* **Assignment**:
With the pictures removed, please write out every line below exactly as given.

Electronics source listings
*** Begin section ***
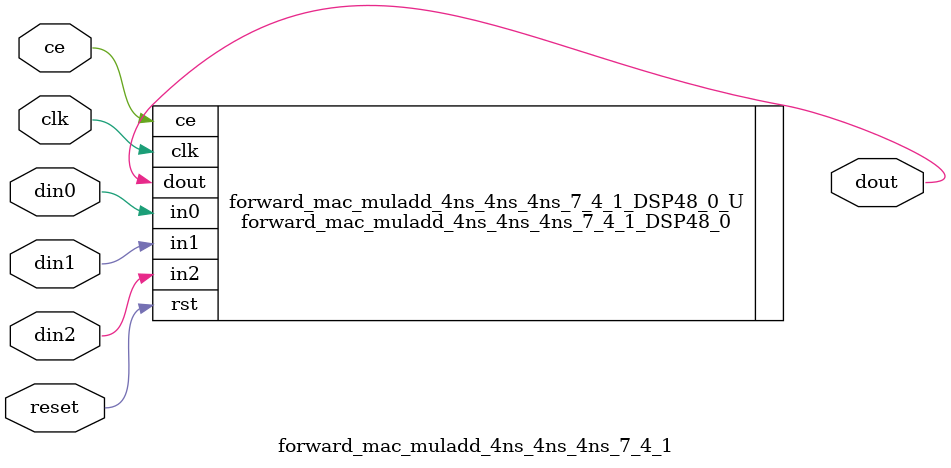
<source format=v>
module forward_mac_muladd_4ns_4ns_4ns_7_4_1(clk,reset,ce,din0,din1,din2,dout); 
parameter ID = 32'd1;
parameter NUM_STAGE = 32'd1;
parameter din0_WIDTH = 32'd1;
parameter din1_WIDTH = 32'd1;
parameter din2_WIDTH = 32'd1;
parameter dout_WIDTH = 32'd1;
input clk;
input reset;
input ce;
input[din0_WIDTH - 1:0] din0;
input[din1_WIDTH - 1:0] din1;
input[din2_WIDTH - 1:0] din2;
output[dout_WIDTH - 1:0] dout;
forward_mac_muladd_4ns_4ns_4ns_7_4_1_DSP48_0 forward_mac_muladd_4ns_4ns_4ns_7_4_1_DSP48_0_U(.clk( clk ),.rst( reset ),.ce( ce ),.in0( din0 ),.in1( din1 ),.in2( din2 ),.dout( dout ));
endmodule
</source>
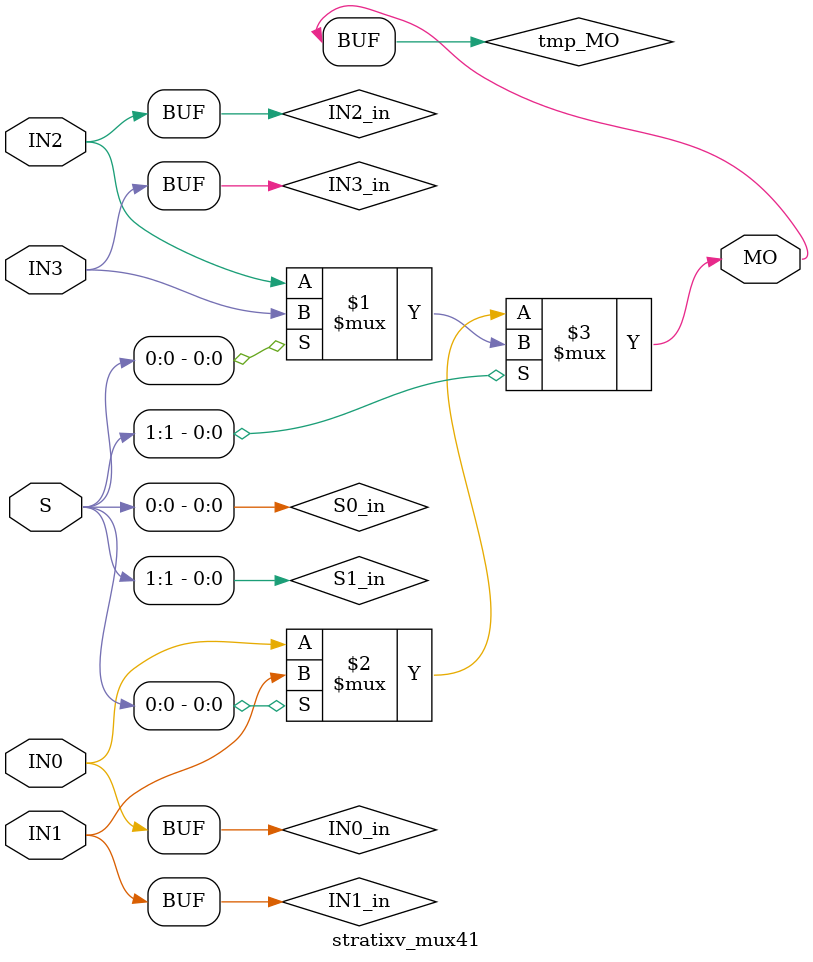
<source format=v>
module stratixv_mux41 (MO, IN0, IN1, IN2, IN3, S);
   input IN0;
   input IN1;
   input IN2;
   input IN3;
   input [1:0] S;
   output MO;
   wire IN0_in;
   wire IN1_in;
   wire IN2_in;
   wire IN3_in;
   wire S1_in;
   wire S0_in;
   buf(IN0_in, IN0);
   buf(IN1_in, IN1);
   buf(IN2_in, IN2);
   buf(IN3_in, IN3);
   buf(S1_in, S[1]);
   buf(S0_in, S[0]);
   wire   tmp_MO;
   specify
      (IN0 => MO) = (0, 0);
      (IN1 => MO) = (0, 0);
      (IN2 => MO) = (0, 0);
      (IN3 => MO) = (0, 0);
      (S[1] => MO) = (0, 0);
      (S[0] => MO) = (0, 0);
   endspecify
   assign tmp_MO = S1_in ? (S0_in ? IN3_in : IN2_in) : (S0_in ? IN1_in : IN0_in);
   buf (MO, tmp_MO);
endmodule
</source>
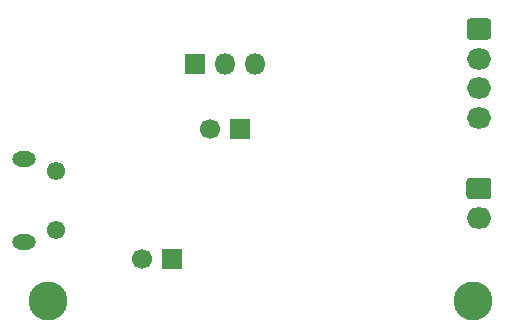
<source format=gbr>
%TF.GenerationSoftware,KiCad,Pcbnew,(5.1.6-0-10_14)*%
%TF.CreationDate,2020-07-27T20:59:48+02:00*%
%TF.ProjectId,DoorLightController,446f6f72-4c69-4676-9874-436f6e74726f,rev?*%
%TF.SameCoordinates,Original*%
%TF.FileFunction,Soldermask,Bot*%
%TF.FilePolarity,Negative*%
%FSLAX46Y46*%
G04 Gerber Fmt 4.6, Leading zero omitted, Abs format (unit mm)*
G04 Created by KiCad (PCBNEW (5.1.6-0-10_14)) date 2020-07-27 20:59:48*
%MOMM*%
%LPD*%
G01*
G04 APERTURE LIST*
%ADD10O,2.000000X1.300000*%
%ADD11C,1.550000*%
%ADD12C,1.700000*%
%ADD13R,1.700000X1.700000*%
%ADD14C,3.300000*%
%ADD15O,2.100000X1.800000*%
%ADD16R,1.800000X1.800000*%
%ADD17O,1.800000X1.800000*%
%ADD18O,2.050000X1.800000*%
G04 APERTURE END LIST*
D10*
%TO.C,J3*%
X190012500Y-98000000D03*
X190012500Y-91000000D03*
D11*
X192712500Y-97000000D03*
X192712500Y-92000000D03*
%TD*%
D12*
%TO.C,C2*%
X205750000Y-88500000D03*
D13*
X208250000Y-88500000D03*
%TD*%
D12*
%TO.C,C1*%
X200000000Y-99500000D03*
D13*
X202500000Y-99500000D03*
%TD*%
D14*
%TO.C,H2*%
X228000000Y-103000000D03*
%TD*%
%TO.C,H1*%
X192000000Y-103000000D03*
%TD*%
%TO.C,J1*%
G36*
G01*
X227714706Y-92600000D02*
X229285294Y-92600000D01*
G75*
G02*
X229550000Y-92864706I0J-264706D01*
G01*
X229550000Y-94135294D01*
G75*
G02*
X229285294Y-94400000I-264706J0D01*
G01*
X227714706Y-94400000D01*
G75*
G02*
X227450000Y-94135294I0J264706D01*
G01*
X227450000Y-92864706D01*
G75*
G02*
X227714706Y-92600000I264706J0D01*
G01*
G37*
D15*
X228500000Y-96000000D03*
%TD*%
D16*
%TO.C,J2*%
X204500000Y-83000000D03*
D17*
X207040000Y-83000000D03*
X209580000Y-83000000D03*
%TD*%
%TO.C,J5*%
G36*
G01*
X227739706Y-79100000D02*
X229260294Y-79100000D01*
G75*
G02*
X229525000Y-79364706I0J-264706D01*
G01*
X229525000Y-80635294D01*
G75*
G02*
X229260294Y-80900000I-264706J0D01*
G01*
X227739706Y-80900000D01*
G75*
G02*
X227475000Y-80635294I0J264706D01*
G01*
X227475000Y-79364706D01*
G75*
G02*
X227739706Y-79100000I264706J0D01*
G01*
G37*
D18*
X228500000Y-82500000D03*
X228500000Y-85000000D03*
X228500000Y-87500000D03*
%TD*%
M02*

</source>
*** End section ***
* **Completed exercise**:
<source format=v>
module forward_mac_muladd_4ns_4ns_4ns_7_4_1(clk,reset,ce,din0,din1,din2,dout); 
parameter ID = 32'd1;
parameter NUM_STAGE = 32'd1;
parameter din0_WIDTH = 32'd1;
parameter din1_WIDTH = 32'd1;
parameter din2_WIDTH = 32'd1;
parameter dout_WIDTH = 32'd1;
input clk;
input reset;
input ce;
input[din0_WIDTH - 1:0] din0;
input[din1_WIDTH - 1:0] din1;
input[din2_WIDTH - 1:0] din2;
output[dout_WIDTH - 1:0] dout;
forward_mac_muladd_4ns_4ns_4ns_7_4_1_DSP48_0 forward_mac_muladd_4ns_4ns_4ns_7_4_1_DSP48_0_U(.clk( clk ),.rst( reset ),.ce( ce ),.in0( din0 ),.in1( din1 ),.in2( din2 ),.dout( dout ));
endmodule
</source>
<source format=v>
module stratixv_mux41 (MO, IN0, IN1, IN2, IN3, S);
   input IN0;
   input IN1;
   input IN2;
   input IN3;
   input [1:0] S;
   output MO;
   wire IN0_in;
   wire IN1_in;
   wire IN2_in;
   wire IN3_in;
   wire S1_in;
   wire S0_in;
   buf(IN0_in, IN0);
   buf(IN1_in, IN1);
   buf(IN2_in, IN2);
   buf(IN3_in, IN3);
   buf(S1_in, S[1]);
   buf(S0_in, S[0]);
   wire   tmp_MO;
   specify
      (IN0 => MO) = (0, 0);
      (IN1 => MO) = (0, 0);
      (IN2 => MO) = (0, 0);
      (IN3 => MO) = (0, 0);
      (S[1] => MO) = (0, 0);
      (S[0] => MO) = (0, 0);
   endspecify
   assign tmp_MO = S1_in ? (S0_in ? IN3_in : IN2_in) : (S0_in ? IN1_in : IN0_in);
   buf (MO, tmp_MO);
endmodule
</source>
<source format=gbr>
%TF.GenerationSoftware,KiCad,Pcbnew,(5.1.6-0-10_14)*%
%TF.CreationDate,2020-07-27T20:59:48+02:00*%
%TF.ProjectId,DoorLightController,446f6f72-4c69-4676-9874-436f6e74726f,rev?*%
%TF.SameCoordinates,Original*%
%TF.FileFunction,Soldermask,Bot*%
%TF.FilePolarity,Negative*%
%FSLAX46Y46*%
G04 Gerber Fmt 4.6, Leading zero omitted, Abs format (unit mm)*
G04 Created by KiCad (PCBNEW (5.1.6-0-10_14)) date 2020-07-27 20:59:48*
%MOMM*%
%LPD*%
G01*
G04 APERTURE LIST*
%ADD10O,2.000000X1.300000*%
%ADD11C,1.550000*%
%ADD12C,1.700000*%
%ADD13R,1.700000X1.700000*%
%ADD14C,3.300000*%
%ADD15O,2.100000X1.800000*%
%ADD16R,1.800000X1.800000*%
%ADD17O,1.800000X1.800000*%
%ADD18O,2.050000X1.800000*%
G04 APERTURE END LIST*
D10*
%TO.C,J3*%
X190012500Y-98000000D03*
X190012500Y-91000000D03*
D11*
X192712500Y-97000000D03*
X192712500Y-92000000D03*
%TD*%
D12*
%TO.C,C2*%
X205750000Y-88500000D03*
D13*
X208250000Y-88500000D03*
%TD*%
D12*
%TO.C,C1*%
X200000000Y-99500000D03*
D13*
X202500000Y-99500000D03*
%TD*%
D14*
%TO.C,H2*%
X228000000Y-103000000D03*
%TD*%
%TO.C,H1*%
X192000000Y-103000000D03*
%TD*%
%TO.C,J1*%
G36*
G01*
X227714706Y-92600000D02*
X229285294Y-92600000D01*
G75*
G02*
X229550000Y-92864706I0J-264706D01*
G01*
X229550000Y-94135294D01*
G75*
G02*
X229285294Y-94400000I-264706J0D01*
G01*
X227714706Y-94400000D01*
G75*
G02*
X227450000Y-94135294I0J264706D01*
G01*
X227450000Y-92864706D01*
G75*
G02*
X227714706Y-92600000I264706J0D01*
G01*
G37*
D15*
X228500000Y-96000000D03*
%TD*%
D16*
%TO.C,J2*%
X204500000Y-83000000D03*
D17*
X207040000Y-83000000D03*
X209580000Y-83000000D03*
%TD*%
%TO.C,J5*%
G36*
G01*
X227739706Y-79100000D02*
X229260294Y-79100000D01*
G75*
G02*
X229525000Y-79364706I0J-264706D01*
G01*
X229525000Y-80635294D01*
G75*
G02*
X229260294Y-80900000I-264706J0D01*
G01*
X227739706Y-80900000D01*
G75*
G02*
X227475000Y-80635294I0J264706D01*
G01*
X227475000Y-79364706D01*
G75*
G02*
X227739706Y-79100000I264706J0D01*
G01*
G37*
D18*
X228500000Y-82500000D03*
X228500000Y-85000000D03*
X228500000Y-87500000D03*
%TD*%
M02*

</source>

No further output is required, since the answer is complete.